[Stored data]
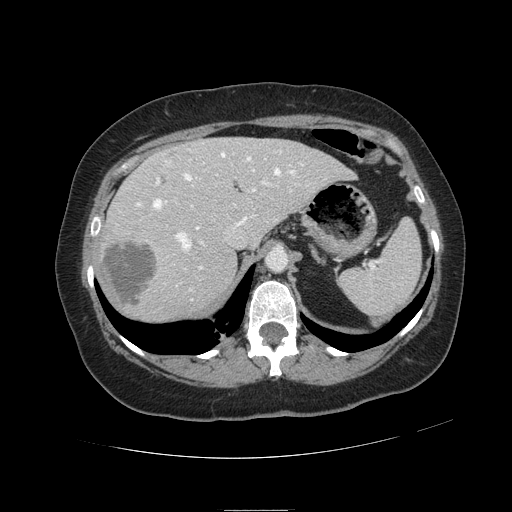
Contrast-enhanced abdominal CT, one axial slice. Slice 81 of 121 in the series (ordered by position). 120 kVp. Intravenous contrast given. Soft-tissue window (W 400 / L 40 HU). 2.5 mm slice thickness. 512 × 512 image matrix, field of view 400 × 400 mm. Case-level facts recorded for this patient, not image findings: patient: male, age 57 years at operation; diagnosis: colorectal cancer liver metastases, imaged before liver resection; multiple liver metastases: yes; largest metastasis: 6.3 cm; disease in both lobes: no.
Structures marked on this image (expert manual segmentation):
- hepatic veins: bounding box <136,151,303,249> (left, top, right, bottom; pixels)
- liver: <100,137,351,320>
- planned liver remnant (the part of the liver to remain after resection): <168,137,351,243>
- portal vein (with intrahepatic branches): <156,158,270,291>
- liver metastasis: <103,240,158,306>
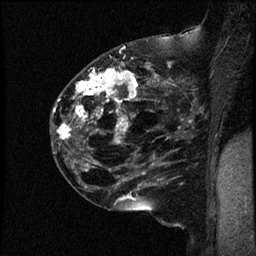
Breast MRI (dynamic contrast-enhanced), one sagittal slice; slice 29 of 44 in the series (ordered by position); dynamic contrast-enhanced study with each time point stored as its own series, time point 2 of 4 at this slice position (early post-contrast, ordered by acquisition time); 1.5 T; TE 4.2 ms, TR 17.7 ms; 2 mm slice thickness; 256 × 256 image matrix. Female patient, age 52 years. Case-level facts recorded for this patient, not image findings: setting: breast cancer imaged before/during neoadjuvant chemotherapy; receptor status: HR-positive, HER2-negative.
Annotated regions visible in this slice (semi-automatic segmentation, software-assisted and operator-edited):
- analysis volume of interest (the breast-tissue region the enhancement analysis was run in; not a lesion): bounding box <50,48,163,147> (left, top, right, bottom; pixels)
- tumour enhancement mask (voxels above the 100 % enhancement threshold inside the analysis volume of interest): <57,68,138,144>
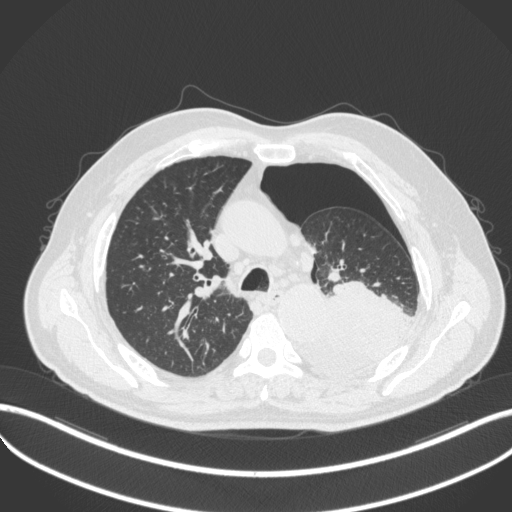
Chest CT, one axial slice; slice 354 of 466 in the series (ordered by position); reconstruction kernel B31f; 120 kVp; lung window (W 1500 / L -600 HU); 1 mm slice thickness; 512 × 512 image matrix. Patient: male, 76 years. From the clinical record (not read from this slice): clinical TNM (as recorded): T3 N0 M1b.
Annotated regions visible in this slice (bounding box drawn by a radiologist):
- lung tumour (recorded histology: adenocarcinoma): bounding box <295,278,422,378> (left, top, right, bottom; pixels)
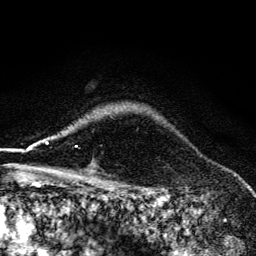
Breast MRI (dynamic contrast-enhanced), one axial slice. Position 110 of 134 along the scan axis. Cropped to one breast. Dynamic contrast-enhanced series, time point 2 of 6 at this slice position (early post-contrast). 3 T. TE 4.2 ms, TR 9.3 ms. 256 × 256 image matrix, field of view 150 × 150 mm. Female patient.
Outlined on this slice (semi-automatically segmented with operator editing):
- enhancing-tissue mask used for the functional tumour volume (all voxels passing the contrast-enhancement thresholds inside the analysis volume; usually the tumour): bounding box [x1, y1, x2, y2] px = [55, 130, 77, 174]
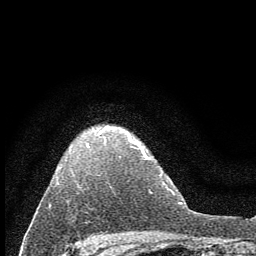
Breast MRI (dynamic contrast-enhanced), one axial slice. Position 48 of 60 along the scan axis. Cropped to one breast. Dynamic contrast-enhanced series, time point 2 of 7 at this slice position (early post-contrast). 1.5 T. TE 3.7 ms, TR 7.6 ms. 2 mm slice thickness. 256 × 256 image matrix, field of view 150 × 150 mm. Female patient.
Structures marked on this image (semi-automatic segmentation, software-assisted and operator-edited):
- enhancing-tissue mask used for the functional tumour volume (all voxels passing the contrast-enhancement thresholds inside the analysis volume; usually the tumour): bounding box [x1, y1, x2, y2] px = [59, 126, 136, 169]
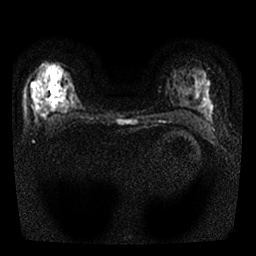
Breast MRI, one axial slice. Slice 17 of 25 in the series (ordered by position). Diffusion-weighted series; image 2 of 4 stored at this slice position (different b-values; order by instance number). 1.5 T. 4 mm slice thickness. 256 × 256 image matrix, field of view 300 × 300 mm. Female patient.
Annotated regions visible in this slice (outlined manually by an expert reader):
- tumour on diffusion-weighted imaging: bounding box (x1, y1, x2, y2) in pixels: (33, 89, 41, 110)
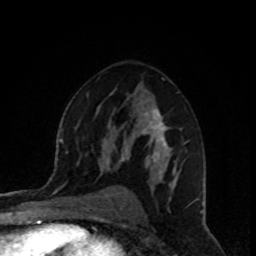
Breast MRI, one axial slice. Position 54 of 80 along the scan axis. Cropped to one breast. Dynamic contrast-enhanced series, time point 2 of 8 at this slice position (early post-contrast). 1.5 T. TE 4.2 ms, TR 7 ms. 256 × 256 image matrix, field of view 160 × 160 mm. Female patient.
Outlined on this slice (semi-automatically segmented with operator editing):
- enhancing-tissue mask used for the functional tumour volume (all voxels passing the contrast-enhancement thresholds inside the analysis volume; usually the tumour): box from (x=106, y=109) to (x=189, y=188) px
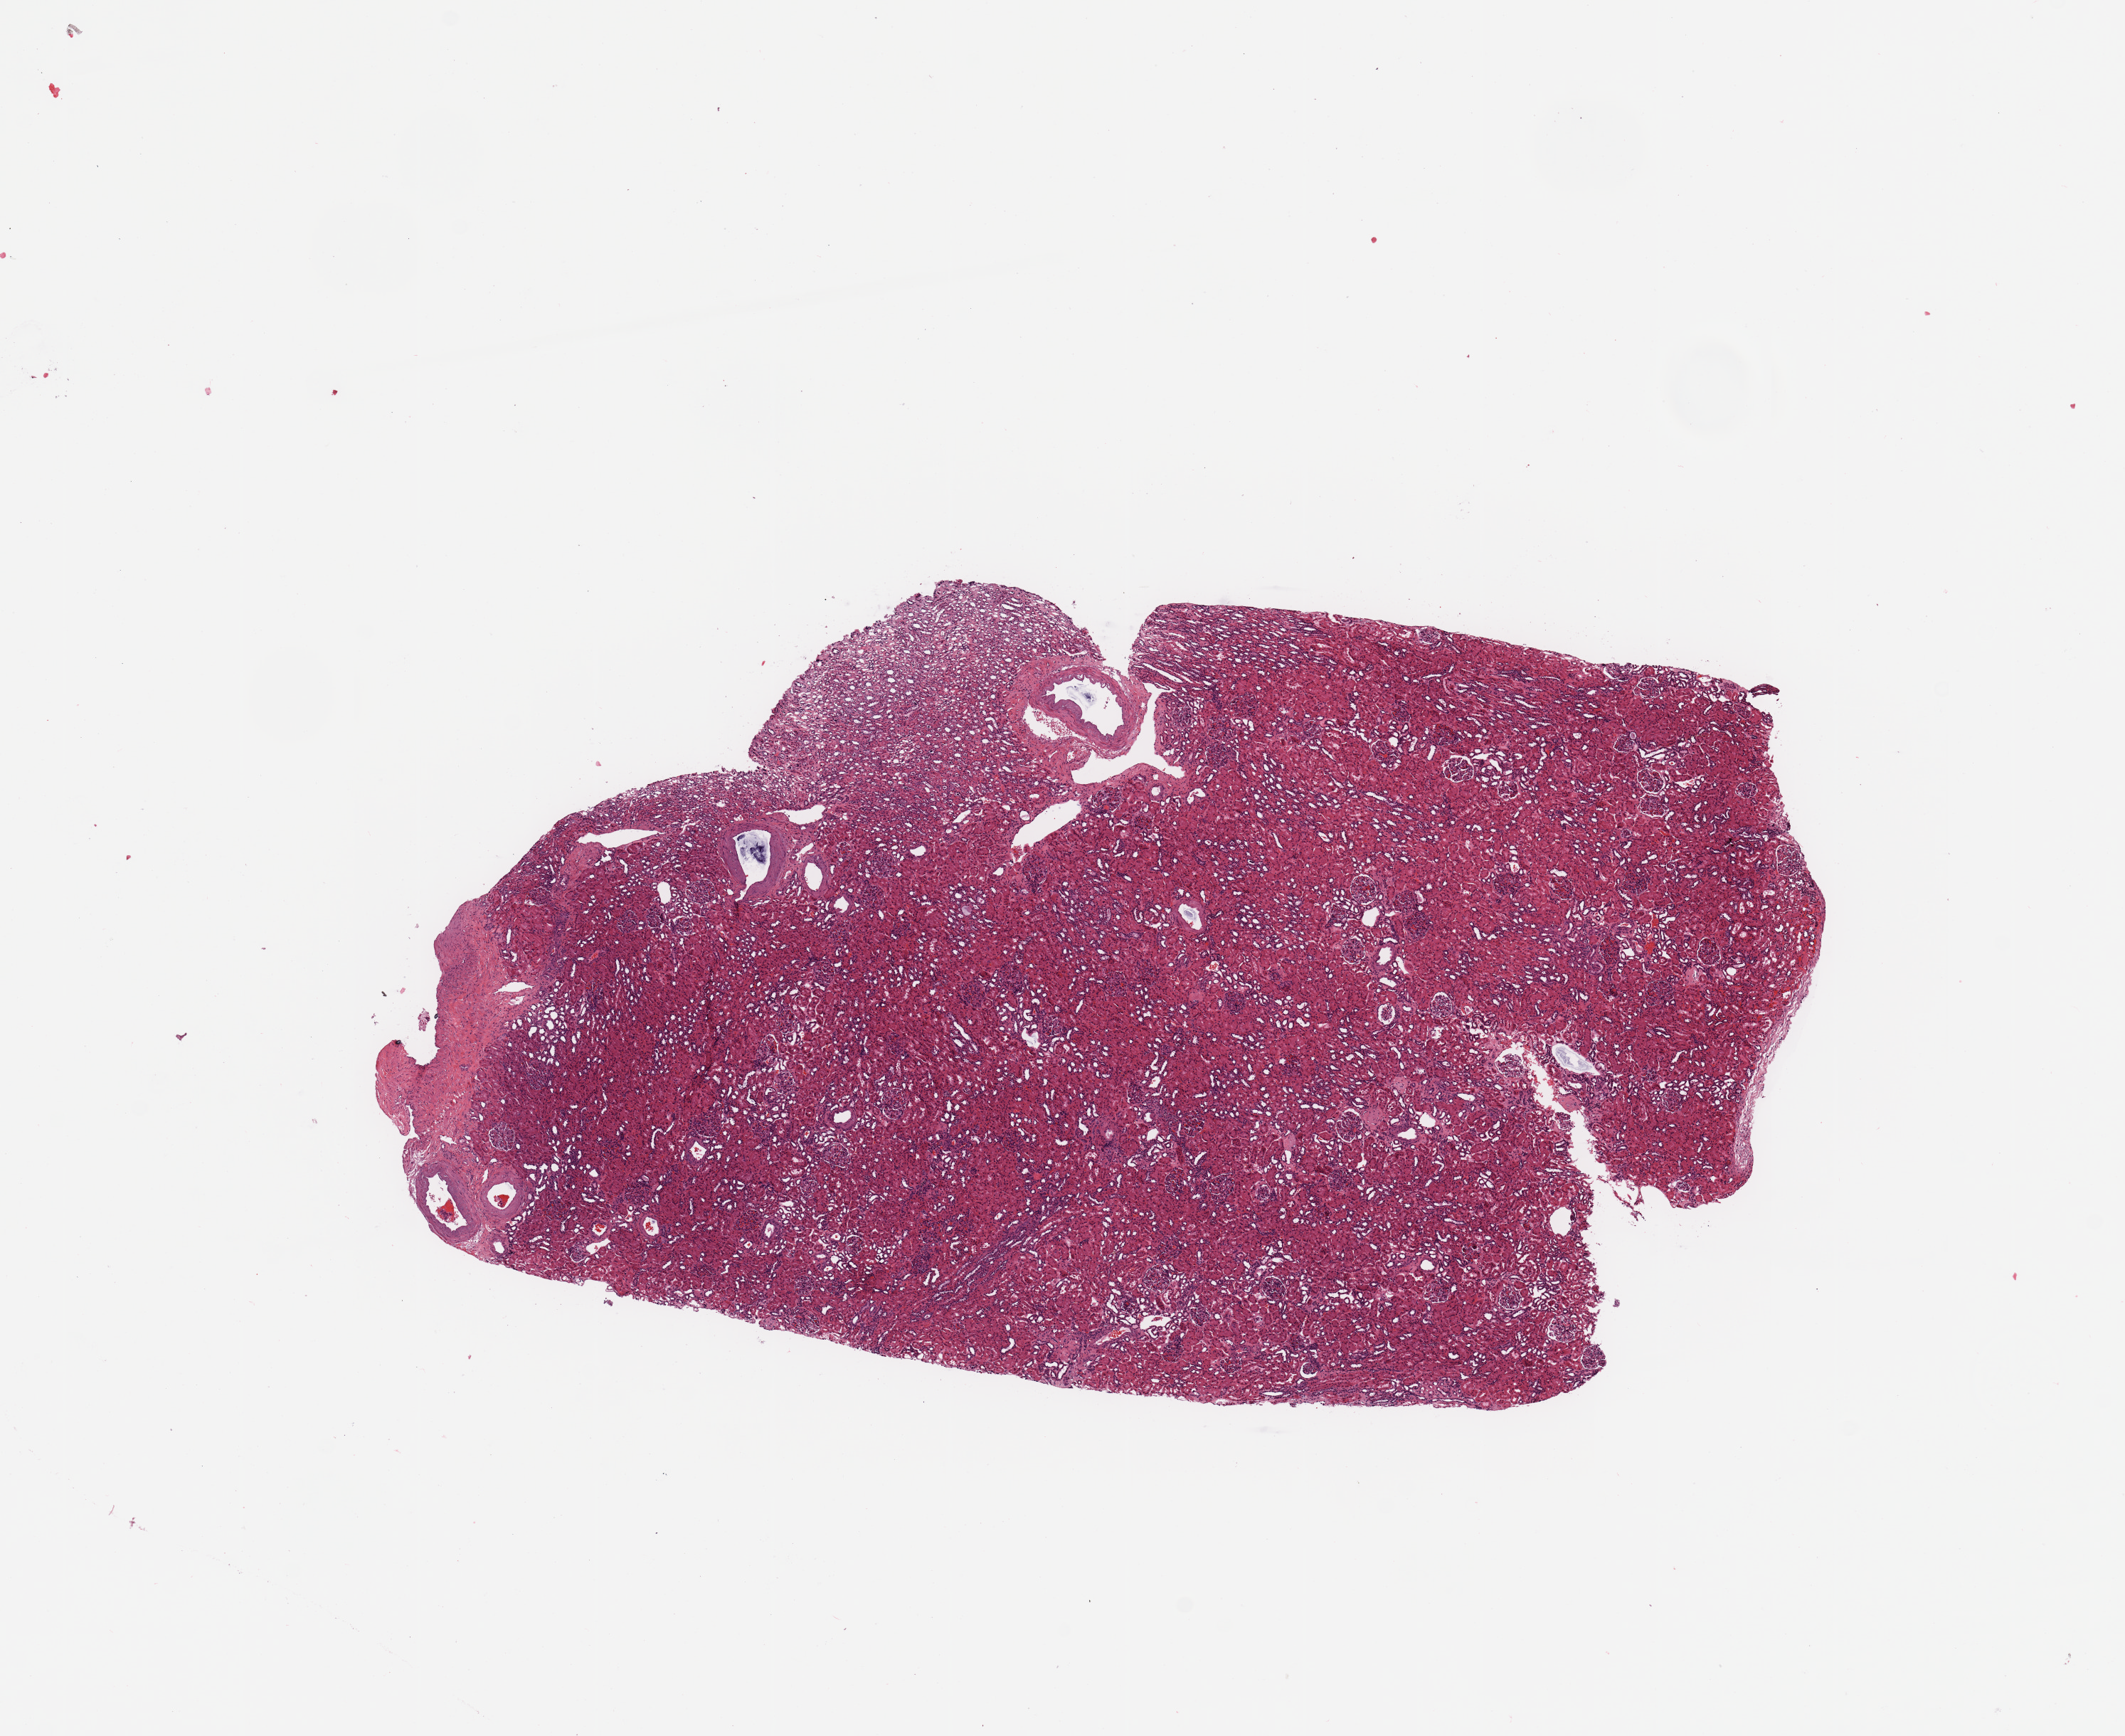
H&E whole-slide image — low-resolution overview of the scanned area, about 11.8 x 9.6 mm (acquisition: 20x scan); normal (non-tumour) tissue sample, sampled site: kidney. Female, 57 y/o.
• this section: normal (non-tumour) tissue from the same patient
• patient diagnosis: Renal cell carcinoma, NOS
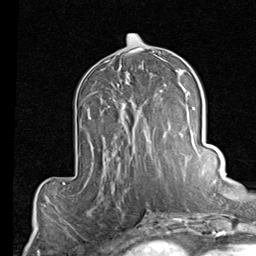
Breast MRI (dynamic contrast-enhanced), one axial slice. Cropped to one breast. Dynamic contrast-enhanced series, time point 2 of 7 at this slice position (early post-contrast). 1.5 T. TE 2 ms, TR 5.1 ms. 256 × 256 image matrix, field of view 180 × 180 mm. Female patient.
Outlined on this slice (semi-automatically segmented with operator editing):
- enhancing-tissue mask used for the functional tumour volume (all voxels passing the contrast-enhancement thresholds inside the analysis volume; usually the tumour): bounding box <123,74,161,136> (left, top, right, bottom; pixels)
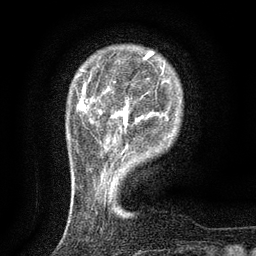
Breast MRI (dynamic contrast-enhanced), one axial slice; cropped to one breast; dynamic contrast-enhanced series, time point 2 of 6 at this slice position (early post-contrast); 3 T; TE 2.7 ms, TR 5.5 ms; 256 × 256 image matrix, field of view 160 × 160 mm. Female patient.
Outlined on this slice (semi-automatic segmentation, software-assisted and operator-edited):
- enhancing-tissue mask used for the functional tumour volume (all voxels passing the contrast-enhancement thresholds inside the analysis volume; usually the tumour): bounding box <100,89,139,127> (left, top, right, bottom; pixels)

**Work request**
With the pictures dropped, write out all of the entries word for word.

**Answer below**
Contrast-enhanced abdominal CT, one axial slice. Slice 81 of 121 in the series (ordered by position). 120 kVp. Intravenous contrast given. Soft-tissue window (W 400 / L 40 HU). 2.5 mm slice thickness. 512 × 512 image matrix, field of view 400 × 400 mm. Case-level facts recorded for this patient, not image findings: patient: male, age 57 years at operation; diagnosis: colorectal cancer liver metastases, imaged before liver resection; multiple liver metastases: yes; largest metastasis: 6.3 cm; disease in both lobes: no.
Structures marked on this image (expert manual segmentation):
- hepatic veins: bounding box <136,151,303,249> (left, top, right, bottom; pixels)
- liver: <100,137,351,320>
- planned liver remnant (the part of the liver to remain after resection): <168,137,351,243>
- portal vein (with intrahepatic branches): <156,158,270,291>
- liver metastasis: <103,240,158,306>
Breast MRI (dynamic contrast-enhanced), one sagittal slice; slice 29 of 44 in the series (ordered by position); dynamic contrast-enhanced study with each time point stored as its own series, time point 2 of 4 at this slice position (early post-contrast, ordered by acquisition time); 1.5 T; TE 4.2 ms, TR 17.7 ms; 2 mm slice thickness; 256 × 256 image matrix. Female patient, age 52 years. Case-level facts recorded for this patient, not image findings: setting: breast cancer imaged before/during neoadjuvant chemotherapy; receptor status: HR-positive, HER2-negative.
Annotated regions visible in this slice (semi-automatic segmentation, software-assisted and operator-edited):
- analysis volume of interest (the breast-tissue region the enhancement analysis was run in; not a lesion): bounding box <50,48,163,147> (left, top, right, bottom; pixels)
- tumour enhancement mask (voxels above the 100 % enhancement threshold inside the analysis volume of interest): <57,68,138,144>
Chest CT, one axial slice; slice 354 of 466 in the series (ordered by position); reconstruction kernel B31f; 120 kVp; lung window (W 1500 / L -600 HU); 1 mm slice thickness; 512 × 512 image matrix. Patient: male, 76 years. From the clinical record (not read from this slice): clinical TNM (as recorded): T3 N0 M1b.
Annotated regions visible in this slice (bounding box drawn by a radiologist):
- lung tumour (recorded histology: adenocarcinoma): bounding box <295,278,422,378> (left, top, right, bottom; pixels)
Breast MRI (dynamic contrast-enhanced), one axial slice. Position 110 of 134 along the scan axis. Cropped to one breast. Dynamic contrast-enhanced series, time point 2 of 6 at this slice position (early post-contrast). 3 T. TE 4.2 ms, TR 9.3 ms. 256 × 256 image matrix, field of view 150 × 150 mm. Female patient.
Outlined on this slice (semi-automatically segmented with operator editing):
- enhancing-tissue mask used for the functional tumour volume (all voxels passing the contrast-enhancement thresholds inside the analysis volume; usually the tumour): bounding box [x1, y1, x2, y2] px = [55, 130, 77, 174]
Breast MRI (dynamic contrast-enhanced), one axial slice. Position 48 of 60 along the scan axis. Cropped to one breast. Dynamic contrast-enhanced series, time point 2 of 7 at this slice position (early post-contrast). 1.5 T. TE 3.7 ms, TR 7.6 ms. 2 mm slice thickness. 256 × 256 image matrix, field of view 150 × 150 mm. Female patient.
Structures marked on this image (semi-automatic segmentation, software-assisted and operator-edited):
- enhancing-tissue mask used for the functional tumour volume (all voxels passing the contrast-enhancement thresholds inside the analysis volume; usually the tumour): bounding box [x1, y1, x2, y2] px = [59, 126, 136, 169]
Breast MRI, one axial slice. Slice 17 of 25 in the series (ordered by position). Diffusion-weighted series; image 2 of 4 stored at this slice position (different b-values; order by instance number). 1.5 T. 4 mm slice thickness. 256 × 256 image matrix, field of view 300 × 300 mm. Female patient.
Annotated regions visible in this slice (outlined manually by an expert reader):
- tumour on diffusion-weighted imaging: bounding box (x1, y1, x2, y2) in pixels: (33, 89, 41, 110)
Breast MRI, one axial slice. Position 54 of 80 along the scan axis. Cropped to one breast. Dynamic contrast-enhanced series, time point 2 of 8 at this slice position (early post-contrast). 1.5 T. TE 4.2 ms, TR 7 ms. 256 × 256 image matrix, field of view 160 × 160 mm. Female patient.
Outlined on this slice (semi-automatically segmented with operator editing):
- enhancing-tissue mask used for the functional tumour volume (all voxels passing the contrast-enhancement thresholds inside the analysis volume; usually the tumour): box from (x=106, y=109) to (x=189, y=188) px
H&E whole-slide image — low-resolution overview of the scanned area, about 11.8 x 9.6 mm (acquisition: 20x scan); normal (non-tumour) tissue sample, sampled site: kidney. Female, 57 y/o.
• this section: normal (non-tumour) tissue from the same patient
• patient diagnosis: Renal cell carcinoma, NOS
Breast MRI (dynamic contrast-enhanced), one axial slice. Cropped to one breast. Dynamic contrast-enhanced series, time point 2 of 7 at this slice position (early post-contrast). 1.5 T. TE 2 ms, TR 5.1 ms. 256 × 256 image matrix, field of view 180 × 180 mm. Female patient.
Outlined on this slice (semi-automatically segmented with operator editing):
- enhancing-tissue mask used for the functional tumour volume (all voxels passing the contrast-enhancement thresholds inside the analysis volume; usually the tumour): bounding box <123,74,161,136> (left, top, right, bottom; pixels)
Breast MRI (dynamic contrast-enhanced), one axial slice; cropped to one breast; dynamic contrast-enhanced series, time point 2 of 6 at this slice position (early post-contrast); 3 T; TE 2.7 ms, TR 5.5 ms; 256 × 256 image matrix, field of view 160 × 160 mm. Female patient.
Outlined on this slice (semi-automatic segmentation, software-assisted and operator-edited):
- enhancing-tissue mask used for the functional tumour volume (all voxels passing the contrast-enhancement thresholds inside the analysis volume; usually the tumour): bounding box <100,89,139,127> (left, top, right, bottom; pixels)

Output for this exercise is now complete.